Estimates for the total cost of a new wall vary widely, however, an internal estimate by DHS said that the wall would cost as much as $21.6 billion and take more than three years to construct. 

While many other federal projects are governed by environmental regulations, in 2005 Congress passed the REAL ID act, which included a section that gives the Secretary of Homeland Security the authority to waive regulations "as necessary to ensure expeditious construction" of barriers, roads, and other infrastructure. 

Following the law's passage, Homeland Security Secretary Michael Chertoff used the authority at least five times from 2005 to 2009 to "waive in their entirety" more than 37 federal laws, including the National Environmental Policy Act, to build more than 550 miles of border wall and roads along the southern border.

Chertoff, and his successor under the Obama administration Jeh Johnson, waived the environmental impacts of new construction and border enforcement throughout the southwest, including protected federal lands like Organ Pipe Cactus National Monument and Big Bend National Park. 

However, the lawsuit would force DHS and CBP to prepare a "programmatic environmental impact statement" analyzing the environmental impact of road construction, off-road vehicle patrols, the installation of high-intensity lightning, as well as the construction of base camps and checkpoints. 

The lawsuit notes that the NEPA requires federal officials to update their understanding of the environmental implications of their actions when "an agency makes substantial changes in the proposed action," however federal officials have not updated the review for more than 15 years. 

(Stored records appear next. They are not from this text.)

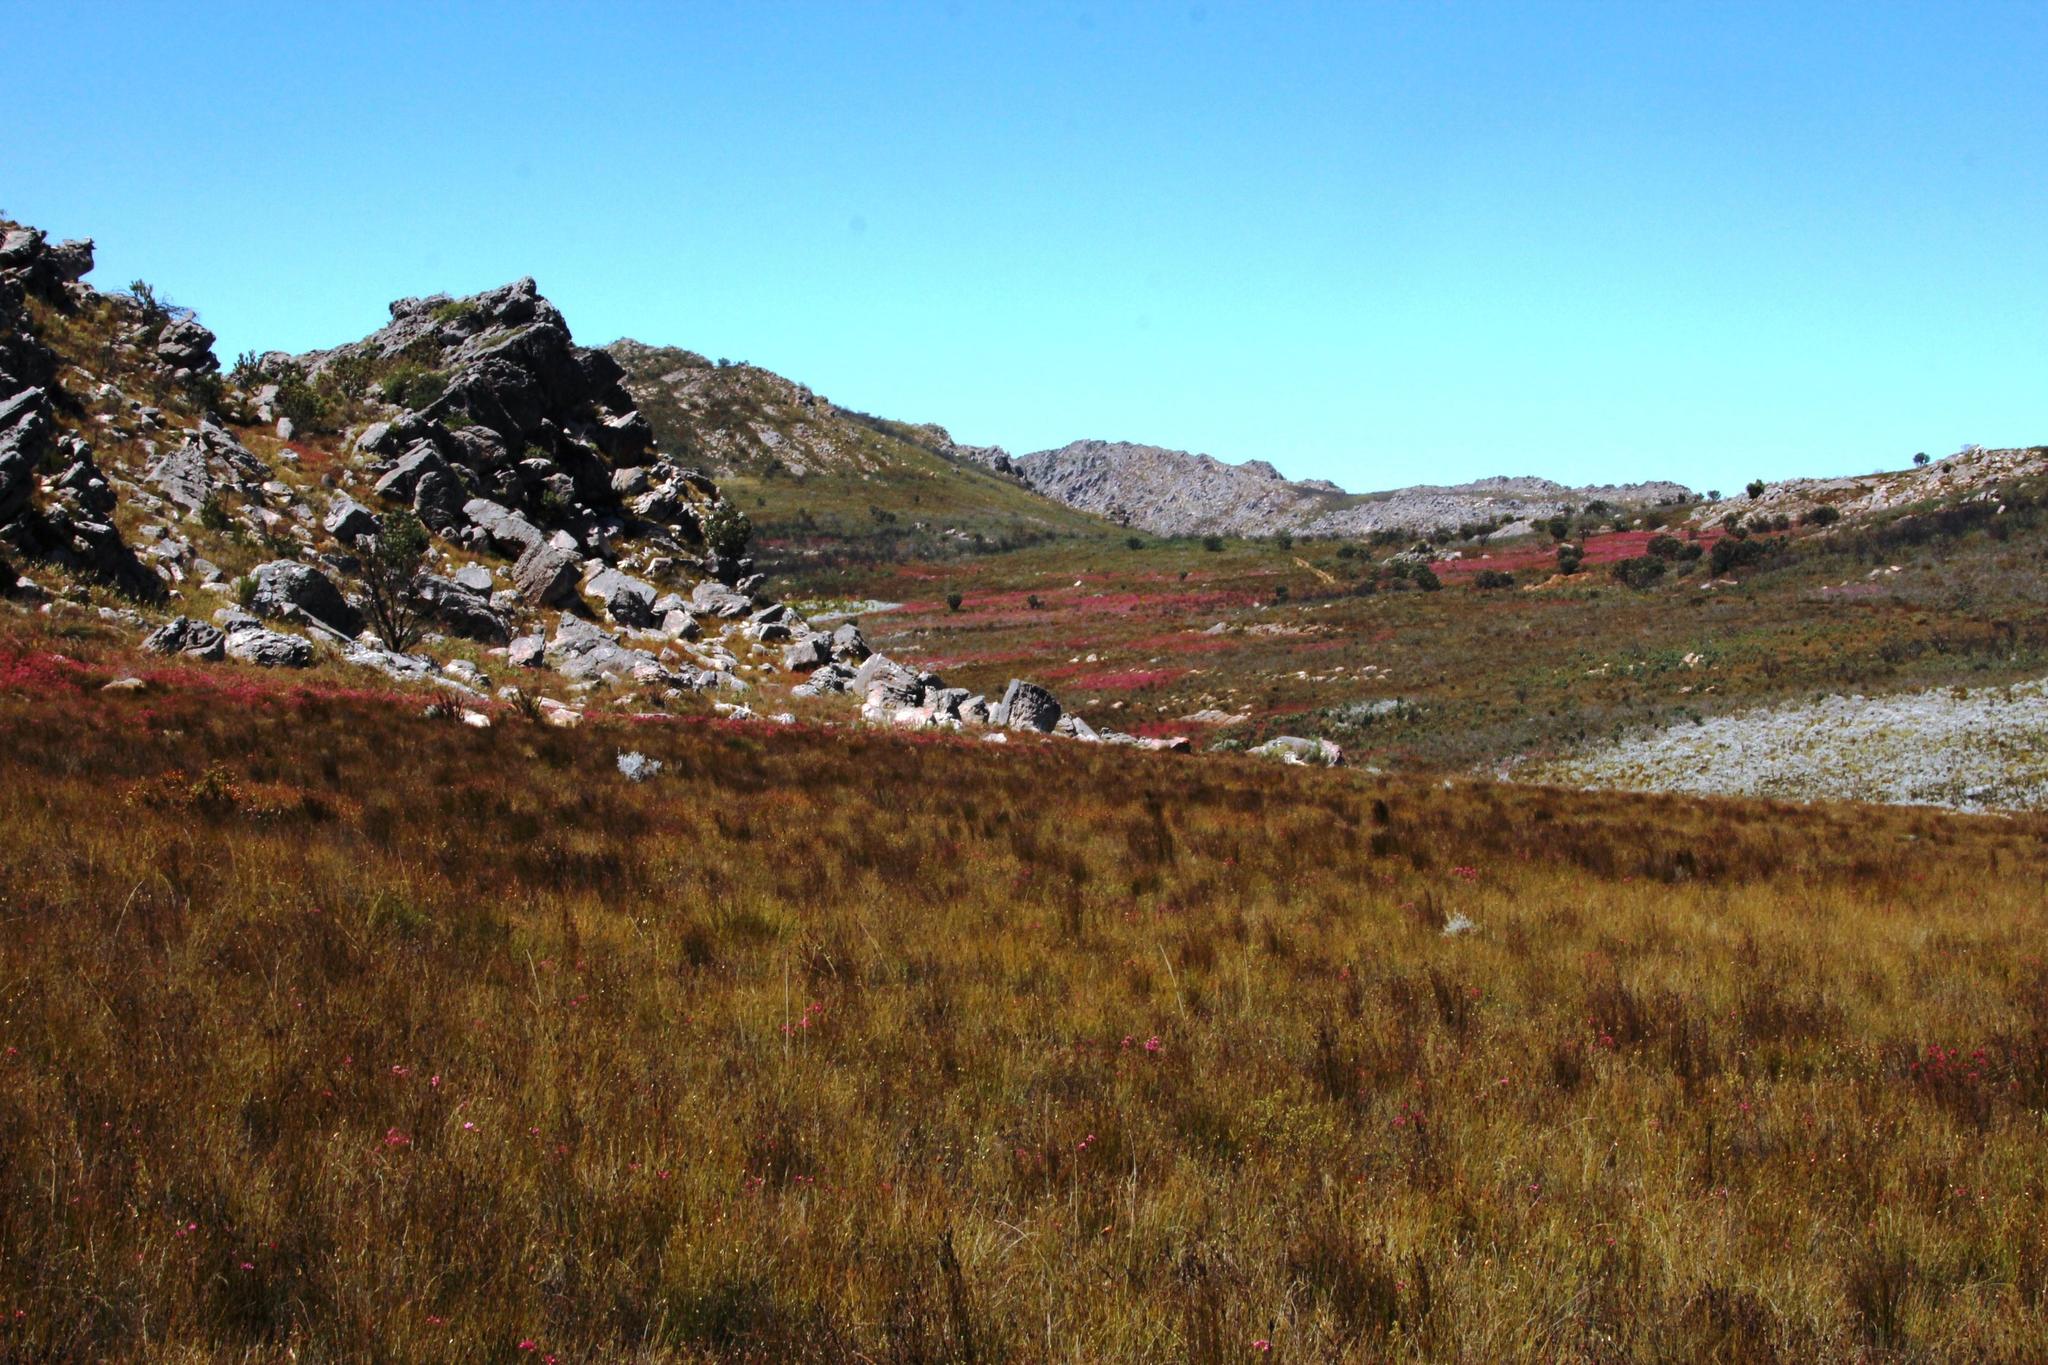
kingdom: Plantae
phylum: Tracheophyta
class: Magnoliopsida
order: Ericales
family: Ericaceae
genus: Erica
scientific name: Erica inflata
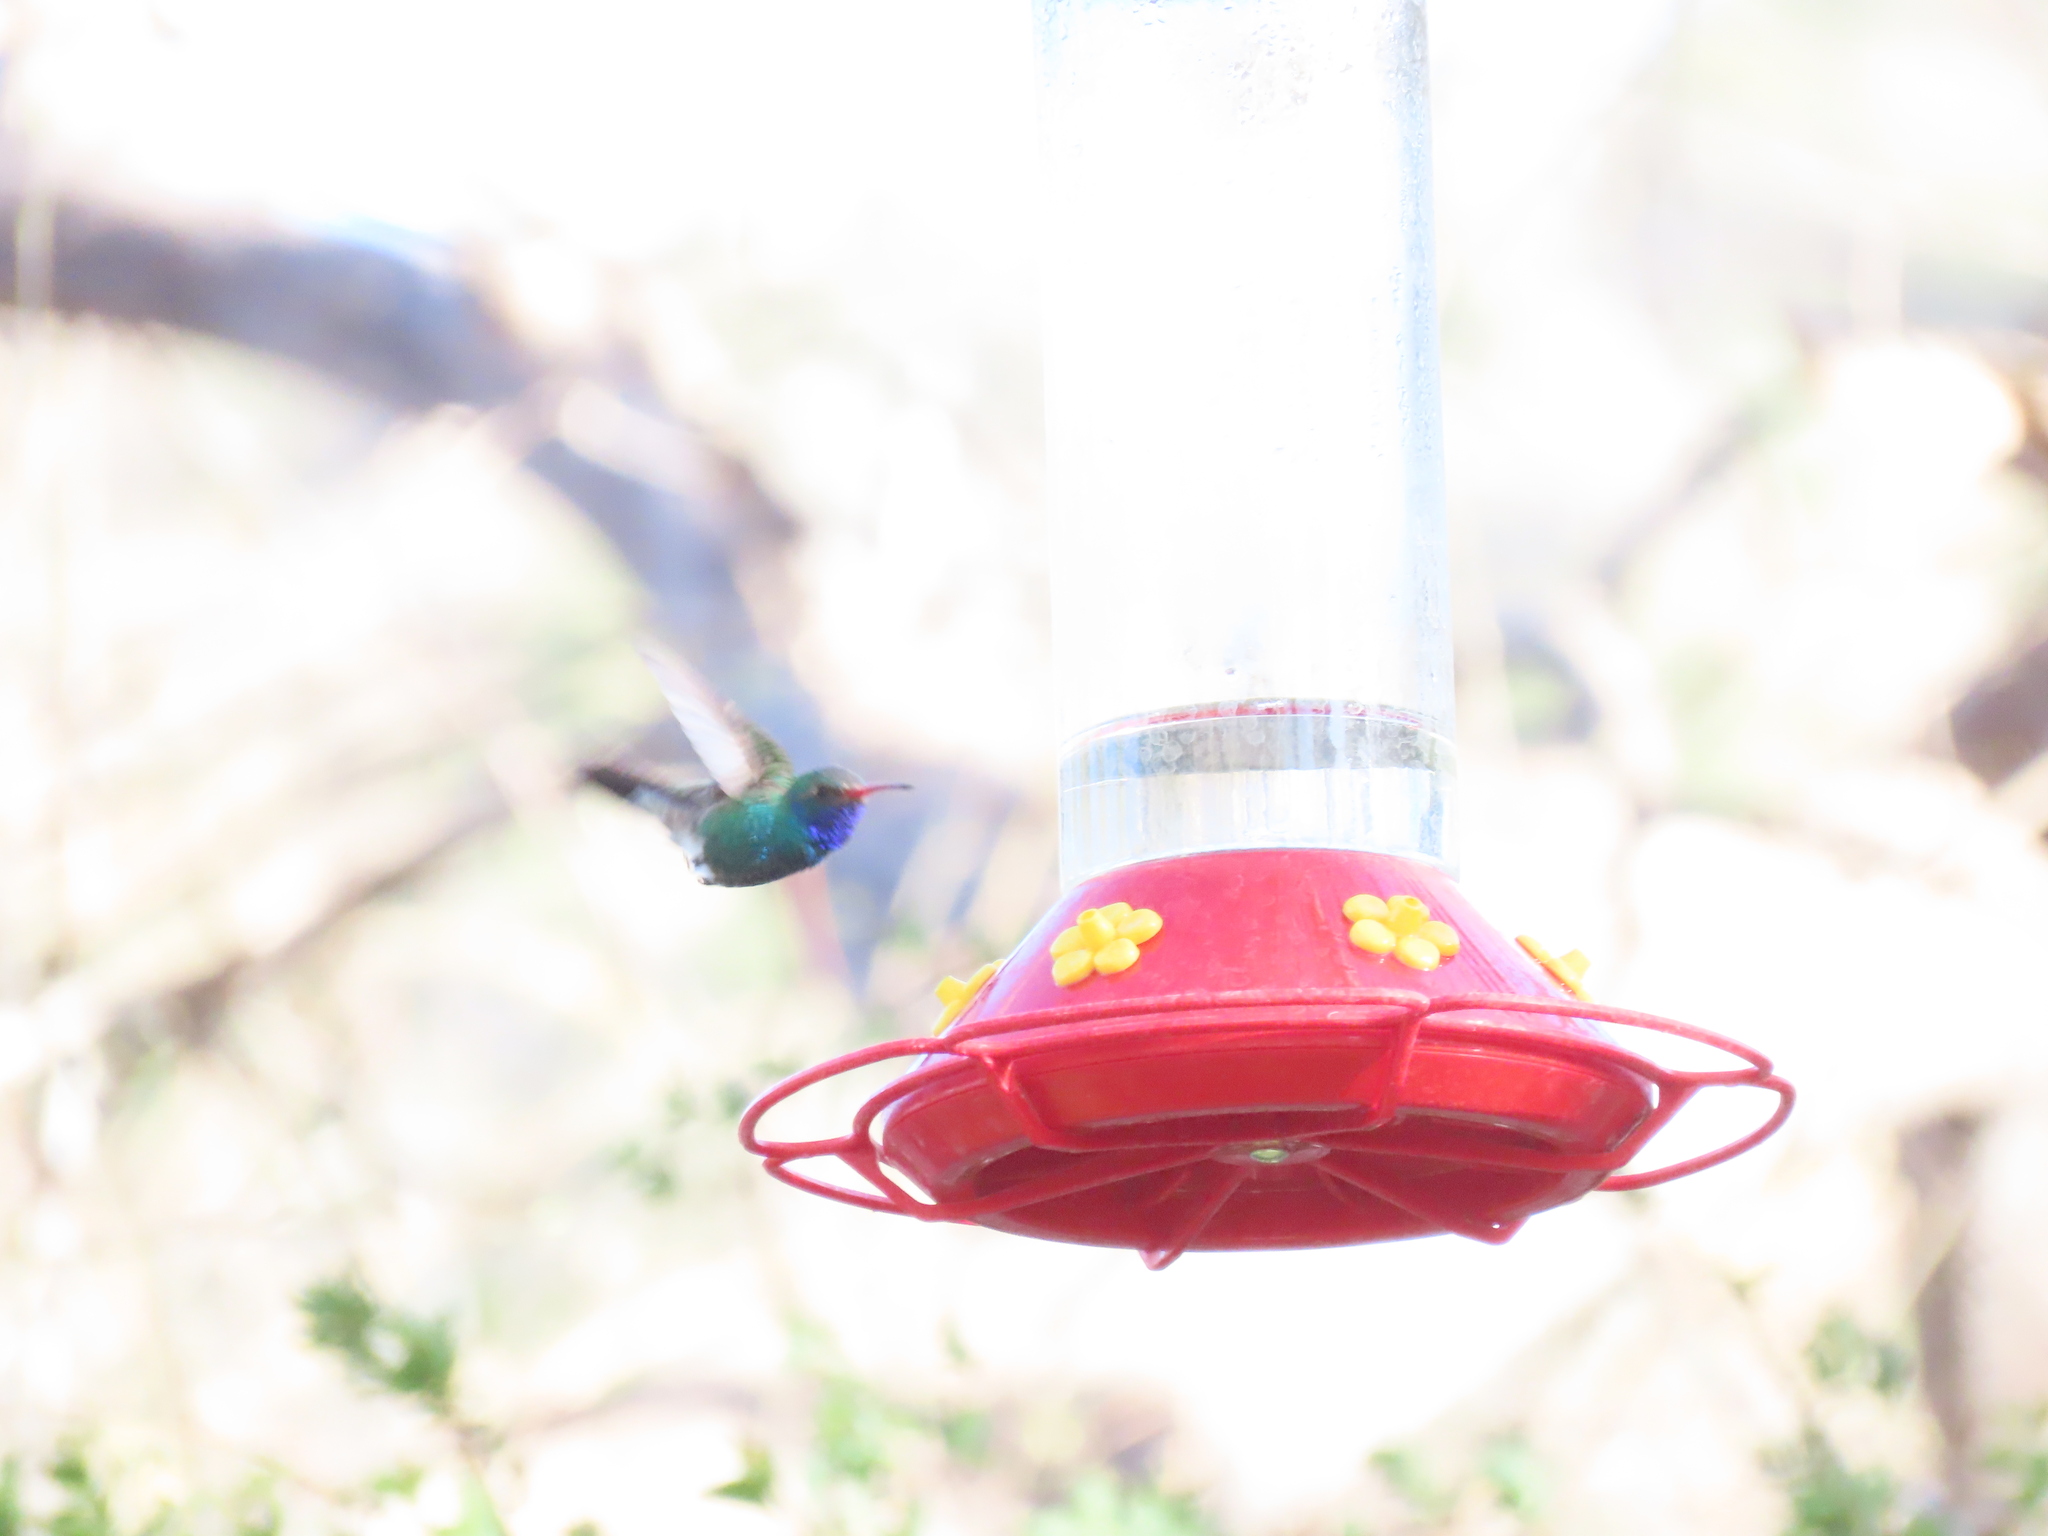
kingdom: Animalia
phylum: Chordata
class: Aves
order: Apodiformes
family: Trochilidae
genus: Cynanthus
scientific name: Cynanthus latirostris
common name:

"Defendants have not updated their programmatic environmental analysis for the southern border enforcement program since late 2001, more than 15 years ago, despite the clear presence of the regulatory factors compelling the preparation of supplemental environmental analysis." 

DHS would not comment on the lawsuit. In an email, Jenny Burke, an agency spokeswoman, wrote: "As a matter of policy, we do not comment on pending litigation." 

A report created last year by the U.S. Fish and Wildlife Service noted that the construction of a new concrete wall along the Southwestern border would have a negative impact on 111 endangered species, including 108 species of migratory birds, four wildlife refugees and fish hatcheries, while deleteriously affecting "an unknown number of protected wetlands." 

This would include the northern jaguar—at least three have been spotted prowling the mountains in Southern Arizona—as well as jaguarundi, ocelots, Mexican gray wolves, black-tailed prairie dogs, and the Sonoran pronghorn. 

In the lawsuit, CBD noted that the impacts of DHS actions have been a "central environmental issue throughout" the NEPA process. 

"Scientific study of the impacts of the southern border enforcement program was largely absent" from a 1994 and 2001 environmental review, the lawsuit said and in recent years "scientific understanding of these impacts has dramatically progressed." 

Neither study included the affect of the wall on the northern jaguar, or black bears, the lawsuit said. Additionally, the lawsuit noted that one study, written in 2009, assessed that the environmental impact of border enforcement affected not only the environs of Mexico and the United States, but also the environments of 20 other countries because border enforcement could sever the migration patterns of dozens of species that migrate across two continents.